Sri Lanka fast bowler Lasith Malinga faced an investigation Thursday after he compared a government minister to a monkey following criticism that the country’s cricketers were too fat.
Sports minister Dayasiri Jayasekera said he ordered an inquiry after Malinga lambasted him for questioning the endurance of Sri Lankan players following their failure to reach the Champions Trophy semi-finals.
“He is now under investigation for making statements to the media in breach of his contract with Sri Lanka Cricket (board),” Jayasekera told AFP.
“In my criticism of the appalling fitness levels of our players, I did not name Malinga, but he has chosen to put the hat on and attack me publicly.”
Malinga told a television network the minister knew nothing about cricket.
“I don’t care about criticism from those who are simply warming chairs,” he said. “What does a monkey know about a parrot’s nesting hollow? This is like a monkey getting into a parrot’s nest and talking about it.”
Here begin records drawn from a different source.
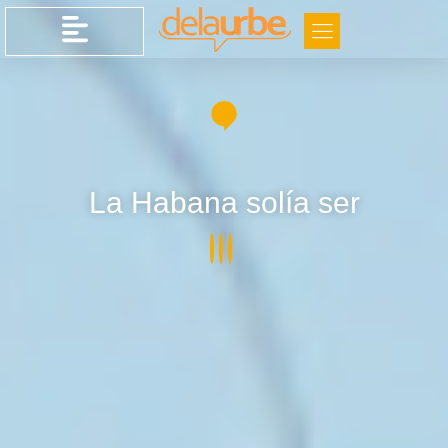
La Habana solía ser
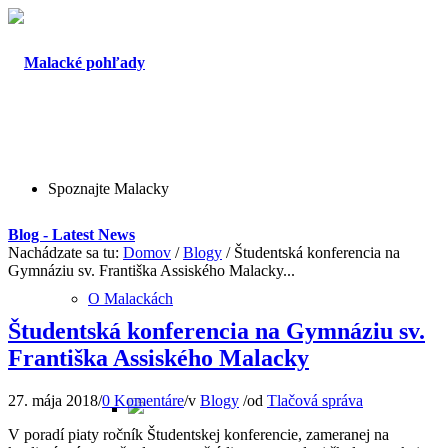
Spoznajte Malacky
Blog - Latest News
Nachádzate sa tu:
Domov
/
Blogy
/
Študentská konferencia na
Gymnáziu sv. Františka Assiského Malacky...
O Malackách
Študentská konferencia na Gymnáziu sv.
Františka Assiského Malacky
27. mája 2018
/
0 Komentáre
/
v
Blogy
/
od
Tlačová správa
V poradí piaty ročník Študentskej konferencie, zameranej na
Jayasekera said some Sri Lankan players had pot bellies that stopped them moving and that often they could not hold catches.
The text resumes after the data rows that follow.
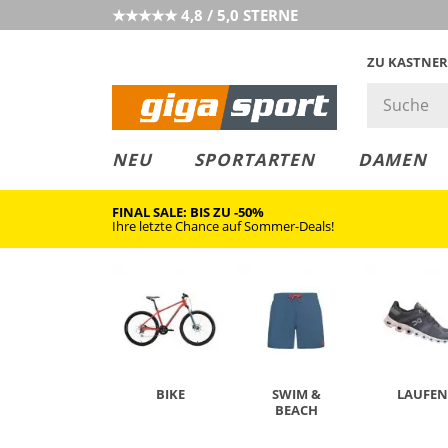
★★★★★ 4,8 / 5,0 STERNE
ZU KASTNER
MUST-HAVE
PREIS & WERT
SALE
NEU
SPORTARTEN
DAMEN
FINAL SALE: BIS ZU -50%
Ihre letzte Chance auf Sommer-Deals!
BIKE
SWIM &
LAUFEN
BEACH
Pakistan skipper Sarfraz Ahmed was twice dropped in his side’s Champions Trophy win over Sri Lanka. Both catches were off the bowling of Malinga, who ended up with just one wicket for 52 runs.
Jayasekera said he ordered a fitness test on the team after their return from England last week and found that most of them carry too much fat.
“The typical body fat amounts for a cricketer should be about 16 percent, but most of our players have over 25 percent,” Jayasekera said.
“I want the results analysed and in future no one will be included in a national squad if they are above 16 percent.”
Malinga, 33, was a surprise choice for the Sri Lanka squad as he has played little international cricket in the previous 18 months because of injury.
Just prior to the Champions Trophy, however, Malinga won the cash-rich Indian Premier League (IPL) title with the Mumbai Indians.
Malinga was the only player excused from Sri Lanka’s high altitude training camp before the Champions Trophy, because of the IPL campaign.
“They improve their fitness level just to bowl four overs at the IPL,” Jayasekera said, referring to Malinga. “These guys are not interested in playing for the country, they play for the IPL because of the money they get.”
Jayasekera said he was also making fitness a key requirement for other sports before an athlete can participate in overseas tournaments.